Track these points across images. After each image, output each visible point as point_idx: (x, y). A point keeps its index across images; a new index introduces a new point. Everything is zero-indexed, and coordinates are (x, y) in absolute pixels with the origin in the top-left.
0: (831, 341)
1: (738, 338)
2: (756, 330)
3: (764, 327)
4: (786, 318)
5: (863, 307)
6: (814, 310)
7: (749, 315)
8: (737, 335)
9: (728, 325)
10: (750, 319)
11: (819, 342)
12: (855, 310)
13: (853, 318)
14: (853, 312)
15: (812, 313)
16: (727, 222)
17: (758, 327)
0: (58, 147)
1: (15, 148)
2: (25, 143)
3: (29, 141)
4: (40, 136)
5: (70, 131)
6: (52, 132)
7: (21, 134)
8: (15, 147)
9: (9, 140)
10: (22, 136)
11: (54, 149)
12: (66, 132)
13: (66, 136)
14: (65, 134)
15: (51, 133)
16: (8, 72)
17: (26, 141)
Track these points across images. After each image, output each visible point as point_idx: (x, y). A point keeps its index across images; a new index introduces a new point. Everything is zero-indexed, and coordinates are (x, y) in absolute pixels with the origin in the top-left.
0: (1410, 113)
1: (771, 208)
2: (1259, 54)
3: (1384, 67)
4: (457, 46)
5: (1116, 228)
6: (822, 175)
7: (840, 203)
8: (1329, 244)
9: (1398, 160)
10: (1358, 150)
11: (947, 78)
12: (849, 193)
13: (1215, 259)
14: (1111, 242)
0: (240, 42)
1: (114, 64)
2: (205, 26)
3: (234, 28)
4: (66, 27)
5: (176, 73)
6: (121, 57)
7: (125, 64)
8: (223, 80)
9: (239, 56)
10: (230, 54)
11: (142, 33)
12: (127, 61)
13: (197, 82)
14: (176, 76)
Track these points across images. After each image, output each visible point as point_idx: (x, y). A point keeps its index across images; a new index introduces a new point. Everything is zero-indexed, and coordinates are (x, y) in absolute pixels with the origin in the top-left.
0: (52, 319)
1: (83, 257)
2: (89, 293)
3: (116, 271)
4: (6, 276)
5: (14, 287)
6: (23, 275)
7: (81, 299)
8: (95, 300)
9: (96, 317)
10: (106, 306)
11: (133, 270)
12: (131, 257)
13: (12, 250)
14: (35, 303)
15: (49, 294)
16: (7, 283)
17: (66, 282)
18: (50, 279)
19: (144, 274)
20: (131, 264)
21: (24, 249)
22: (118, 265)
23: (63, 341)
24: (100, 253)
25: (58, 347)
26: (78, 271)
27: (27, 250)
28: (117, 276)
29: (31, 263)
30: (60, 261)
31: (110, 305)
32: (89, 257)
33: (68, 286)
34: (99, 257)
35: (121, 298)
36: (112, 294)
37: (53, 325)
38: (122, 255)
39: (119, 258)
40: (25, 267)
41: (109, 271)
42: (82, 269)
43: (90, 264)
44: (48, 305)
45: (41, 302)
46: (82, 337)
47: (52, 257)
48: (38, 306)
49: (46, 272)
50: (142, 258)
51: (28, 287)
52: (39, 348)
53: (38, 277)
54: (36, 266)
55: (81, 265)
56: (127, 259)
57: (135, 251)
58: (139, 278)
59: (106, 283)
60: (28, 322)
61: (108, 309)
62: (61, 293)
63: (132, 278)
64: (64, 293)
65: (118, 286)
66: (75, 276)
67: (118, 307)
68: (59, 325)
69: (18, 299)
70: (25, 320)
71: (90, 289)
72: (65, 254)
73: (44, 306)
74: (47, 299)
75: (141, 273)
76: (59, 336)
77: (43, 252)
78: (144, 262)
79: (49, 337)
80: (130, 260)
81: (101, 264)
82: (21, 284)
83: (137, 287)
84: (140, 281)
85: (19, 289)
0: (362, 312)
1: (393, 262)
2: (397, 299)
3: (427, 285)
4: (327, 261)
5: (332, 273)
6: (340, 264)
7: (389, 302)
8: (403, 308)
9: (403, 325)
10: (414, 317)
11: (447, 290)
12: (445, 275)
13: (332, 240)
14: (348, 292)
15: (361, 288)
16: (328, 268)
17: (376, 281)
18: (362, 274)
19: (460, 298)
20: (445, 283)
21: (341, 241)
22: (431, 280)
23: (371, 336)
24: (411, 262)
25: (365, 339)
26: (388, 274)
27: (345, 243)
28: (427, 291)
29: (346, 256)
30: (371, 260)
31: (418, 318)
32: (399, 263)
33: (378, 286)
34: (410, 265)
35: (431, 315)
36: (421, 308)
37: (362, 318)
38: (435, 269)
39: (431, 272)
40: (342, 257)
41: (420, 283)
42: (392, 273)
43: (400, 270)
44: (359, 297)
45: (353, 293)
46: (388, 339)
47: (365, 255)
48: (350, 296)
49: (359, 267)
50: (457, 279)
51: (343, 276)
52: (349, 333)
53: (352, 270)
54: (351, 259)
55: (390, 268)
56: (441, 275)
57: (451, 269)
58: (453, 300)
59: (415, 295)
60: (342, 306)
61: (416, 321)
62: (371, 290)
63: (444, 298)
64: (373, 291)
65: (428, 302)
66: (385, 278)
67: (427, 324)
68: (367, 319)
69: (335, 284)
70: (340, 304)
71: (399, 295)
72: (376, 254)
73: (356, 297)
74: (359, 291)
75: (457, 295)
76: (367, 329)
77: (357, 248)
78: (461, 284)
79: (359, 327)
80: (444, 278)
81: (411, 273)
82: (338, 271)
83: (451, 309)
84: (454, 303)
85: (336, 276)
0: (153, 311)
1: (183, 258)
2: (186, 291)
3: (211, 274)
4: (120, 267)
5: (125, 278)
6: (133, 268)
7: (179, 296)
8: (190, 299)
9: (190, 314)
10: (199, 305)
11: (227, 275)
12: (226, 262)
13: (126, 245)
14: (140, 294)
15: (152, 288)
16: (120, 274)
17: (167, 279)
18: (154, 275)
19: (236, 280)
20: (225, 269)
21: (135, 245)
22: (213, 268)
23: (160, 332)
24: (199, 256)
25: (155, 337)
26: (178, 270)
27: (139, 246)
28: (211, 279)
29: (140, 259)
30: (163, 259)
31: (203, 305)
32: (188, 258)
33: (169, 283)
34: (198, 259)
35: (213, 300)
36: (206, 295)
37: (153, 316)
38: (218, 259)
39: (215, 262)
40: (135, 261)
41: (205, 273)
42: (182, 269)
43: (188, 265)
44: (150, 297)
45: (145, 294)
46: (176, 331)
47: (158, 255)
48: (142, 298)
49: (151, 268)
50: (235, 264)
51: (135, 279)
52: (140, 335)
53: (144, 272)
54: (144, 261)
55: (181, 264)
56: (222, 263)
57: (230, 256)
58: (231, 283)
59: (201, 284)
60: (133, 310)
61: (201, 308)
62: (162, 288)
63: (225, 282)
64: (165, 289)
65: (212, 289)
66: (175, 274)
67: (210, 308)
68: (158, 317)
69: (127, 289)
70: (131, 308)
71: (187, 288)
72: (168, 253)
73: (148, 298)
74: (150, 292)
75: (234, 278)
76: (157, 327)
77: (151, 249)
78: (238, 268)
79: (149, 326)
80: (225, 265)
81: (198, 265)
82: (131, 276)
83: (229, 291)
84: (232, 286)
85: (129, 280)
--------------------------------------------------
What the task requires:
Express every line of the data above as a JSON list of strings, one string per line, with blank lines omitted.

Answer:
[
  "Track these points across images. After each image, output each visible point as point_idx: (x, y). A point keeps its index across images; a new index introduces a new point. Everything is zero-indexed, and coordinates are (x, y) in absolute pixels with the origin in the top-left.",
  "0: (831, 341)",
  "1: (738, 338)",
  "2: (756, 330)",
  "3: (764, 327)",
  "4: (786, 318)",
  "5: (863, 307)",
  "6: (814, 310)",
  "7: (749, 315)",
  "8: (737, 335)",
  "9: (728, 325)",
  "10: (750, 319)",
  "11: (819, 342)",
  "12: (855, 310)",
  "13: (853, 318)",
  "14: (853, 312)",
  "15: (812, 313)",
  "16: (727, 222)",
  "17: (758, 327)",
  "0: (58, 147)",
  "1: (15, 148)",
  "2: (25, 143)",
  "3: (29, 141)",
  "4: (40, 136)",
  "5: (70, 131)",
  "6: (52, 132)",
  "7: (21, 134)",
  "8: (15, 147)",
  "9: (9, 140)",
  "10: (22, 136)",
  "11: (54, 149)",
  "12: (66, 132)",
  "13: (66, 136)",
  "14: (65, 134)",
  "15: (51, 133)",
  "16: (8, 72)",
  "17: (26, 141)",
  "Track these points across images. After each image, output each visible point as point_idx: (x, y). A point keeps its index across images; a new index introduces a new point. Everything is zero-indexed, and coordinates are (x, y) in absolute pixels with the origin in the top-left.",
  "0: (1410, 113)",
  "1: (771, 208)",
  "2: (1259, 54)",
  "3: (1384, 67)",
  "4: (457, 46)",
  "5: (1116, 228)",
  "6: (822, 175)",
  "7: (840, 203)",
  "8: (1329, 244)",
  "9: (1398, 160)",
  "10: (1358, 150)",
  "11: (947, 78)",
  "12: (849, 193)",
  "13: (1215, 259)",
  "14: (1111, 242)",
  "0: (240, 42)",
  "1: (114, 64)",
  "2: (205, 26)",
  "3: (234, 28)",
  "4: (66, 27)",
  "5: (176, 73)",
  "6: (121, 57)",
  "7: (125, 64)",
  "8: (223, 80)",
  "9: (239, 56)",
  "10: (230, 54)",
  "11: (142, 33)",
  "12: (127, 61)",
  "13: (197, 82)",
  "14: (176, 76)",
  "Track these points across images. After each image, output each visible point as point_idx: (x, y). A point keeps its index across images; a new index introduces a new point. Everything is zero-indexed, and coordinates are (x, y) in absolute pixels with the origin in the top-left.",
  "0: (52, 319)",
  "1: (83, 257)",
  "2: (89, 293)",
  "3: (116, 271)",
  "4: (6, 276)",
  "5: (14, 287)",
  "6: (23, 275)",
  "7: (81, 299)",
  "8: (95, 300)",
  "9: (96, 317)",
  "10: (106, 306)",
  "11: (133, 270)",
  "12: (131, 257)",
  "13: (12, 250)",
  "14: (35, 303)",
  "15: (49, 294)",
  "16: (7, 283)",
  "17: (66, 282)",
  "18: (50, 279)",
  "19: (144, 274)",
  "20: (131, 264)",
  "21: (24, 249)",
  "22: (118, 265)",
  "23: (63, 341)",
  "24: (100, 253)",
  "25: (58, 347)",
  "26: (78, 271)",
  "27: (27, 250)",
  "28: (117, 276)",
  "29: (31, 263)",
  "30: (60, 261)",
  "31: (110, 305)",
  "32: (89, 257)",
  "33: (68, 286)",
  "34: (99, 257)",
  "35: (121, 298)",
  "36: (112, 294)",
  "37: (53, 325)",
  "38: (122, 255)",
  "39: (119, 258)",
  "40: (25, 267)",
  "41: (109, 271)",
  "42: (82, 269)",
  "43: (90, 264)",
  "44: (48, 305)",
  "45: (41, 302)",
  "46: (82, 337)",
  "47: (52, 257)",
  "48: (38, 306)",
  "49: (46, 272)",
  "50: (142, 258)",
  "51: (28, 287)",
  "52: (39, 348)",
  "53: (38, 277)",
  "54: (36, 266)",
  "55: (81, 265)",
  "56: (127, 259)",
  "57: (135, 251)",
  "58: (139, 278)",
  "59: (106, 283)",
  "60: (28, 322)",
  "61: (108, 309)",
  "62: (61, 293)",
  "63: (132, 278)",
  "64: (64, 293)",
  "65: (118, 286)",
  "66: (75, 276)",
  "67: (118, 307)",
  "68: (59, 325)",
  "69: (18, 299)",
  "70: (25, 320)",
  "71: (90, 289)",
  "72: (65, 254)",
  "73: (44, 306)",
  "74: (47, 299)",
  "75: (141, 273)",
  "76: (59, 336)",
  "77: (43, 252)",
  "78: (144, 262)",
  "79: (49, 337)",
  "80: (130, 260)",
  "81: (101, 264)",
  "82: (21, 284)",
  "83: (137, 287)",
  "84: (140, 281)",
  "85: (19, 289)",
  "0: (362, 312)",
  "1: (393, 262)",
  "2: (397, 299)",
  "3: (427, 285)",
  "4: (327, 261)",
  "5: (332, 273)",
  "6: (340, 264)",
  "7: (389, 302)",
  "8: (403, 308)",
  "9: (403, 325)",
  "10: (414, 317)",
  "11: (447, 290)",
  "12: (445, 275)",
  "13: (332, 240)",
  "14: (348, 292)",
  "15: (361, 288)",
  "16: (328, 268)",
  "17: (376, 281)",
  "18: (362, 274)",
  "19: (460, 298)",
  "20: (445, 283)",
  "21: (341, 241)",
  "22: (431, 280)",
  "23: (371, 336)",
  "24: (411, 262)",
  "25: (365, 339)",
  "26: (388, 274)",
  "27: (345, 243)",
  "28: (427, 291)",
  "29: (346, 256)",
  "30: (371, 260)",
  "31: (418, 318)",
  "32: (399, 263)",
  "33: (378, 286)",
  "34: (410, 265)",
  "35: (431, 315)",
  "36: (421, 308)",
  "37: (362, 318)",
  "38: (435, 269)",
  "39: (431, 272)",
  "40: (342, 257)",
  "41: (420, 283)",
  "42: (392, 273)",
  "43: (400, 270)",
  "44: (359, 297)",
  "45: (353, 293)",
  "46: (388, 339)",
  "47: (365, 255)",
  "48: (350, 296)",
  "49: (359, 267)",
  "50: (457, 279)",
  "51: (343, 276)",
  "52: (349, 333)",
  "53: (352, 270)",
  "54: (351, 259)",
  "55: (390, 268)",
  "56: (441, 275)",
  "57: (451, 269)",
  "58: (453, 300)",
  "59: (415, 295)",
  "60: (342, 306)",
  "61: (416, 321)",
  "62: (371, 290)",
  "63: (444, 298)",
  "64: (373, 291)",
  "65: (428, 302)",
  "66: (385, 278)",
  "67: (427, 324)",
  "68: (367, 319)",
  "69: (335, 284)",
  "70: (340, 304)",
  "71: (399, 295)",
  "72: (376, 254)",
  "73: (356, 297)",
  "74: (359, 291)",
  "75: (457, 295)",
  "76: (367, 329)",
  "77: (357, 248)",
  "78: (461, 284)",
  "79: (359, 327)",
  "80: (444, 278)",
  "81: (411, 273)",
  "82: (338, 271)",
  "83: (451, 309)",
  "84: (454, 303)",
  "85: (336, 276)",
  "0: (153, 311)",
  "1: (183, 258)",
  "2: (186, 291)",
  "3: (211, 274)",
  "4: (120, 267)",
  "5: (125, 278)",
  "6: (133, 268)",
  "7: (179, 296)",
  "8: (190, 299)",
  "9: (190, 314)",
  "10: (199, 305)",
  "11: (227, 275)",
  "12: (226, 262)",
  "13: (126, 245)",
  "14: (140, 294)",
  "15: (152, 288)",
  "16: (120, 274)",
  "17: (167, 279)",
  "18: (154, 275)",
  "19: (236, 280)",
  "20: (225, 269)",
  "21: (135, 245)",
  "22: (213, 268)",
  "23: (160, 332)",
  "24: (199, 256)",
  "25: (155, 337)",
  "26: (178, 270)",
  "27: (139, 246)",
  "28: (211, 279)",
  "29: (140, 259)",
  "30: (163, 259)",
  "31: (203, 305)",
  "32: (188, 258)",
  "33: (169, 283)",
  "34: (198, 259)",
  "35: (213, 300)",
  "36: (206, 295)",
  "37: (153, 316)",
  "38: (218, 259)",
  "39: (215, 262)",
  "40: (135, 261)",
  "41: (205, 273)",
  "42: (182, 269)",
  "43: (188, 265)",
  "44: (150, 297)",
  "45: (145, 294)",
  "46: (176, 331)",
  "47: (158, 255)",
  "48: (142, 298)",
  "49: (151, 268)",
  "50: (235, 264)",
  "51: (135, 279)",
  "52: (140, 335)",
  "53: (144, 272)",
  "54: (144, 261)",
  "55: (181, 264)",
  "56: (222, 263)",
  "57: (230, 256)",
  "58: (231, 283)",
  "59: (201, 284)",
  "60: (133, 310)",
  "61: (201, 308)",
  "62: (162, 288)",
  "63: (225, 282)",
  "64: (165, 289)",
  "65: (212, 289)",
  "66: (175, 274)",
  "67: (210, 308)",
  "68: (158, 317)",
  "69: (127, 289)",
  "70: (131, 308)",
  "71: (187, 288)",
  "72: (168, 253)",
  "73: (148, 298)",
  "74: (150, 292)",
  "75: (234, 278)",
  "76: (157, 327)",
  "77: (151, 249)",
  "78: (238, 268)",
  "79: (149, 326)",
  "80: (225, 265)",
  "81: (198, 265)",
  "82: (131, 276)",
  "83: (229, 291)",
  "84: (232, 286)",
  "85: (129, 280)"
]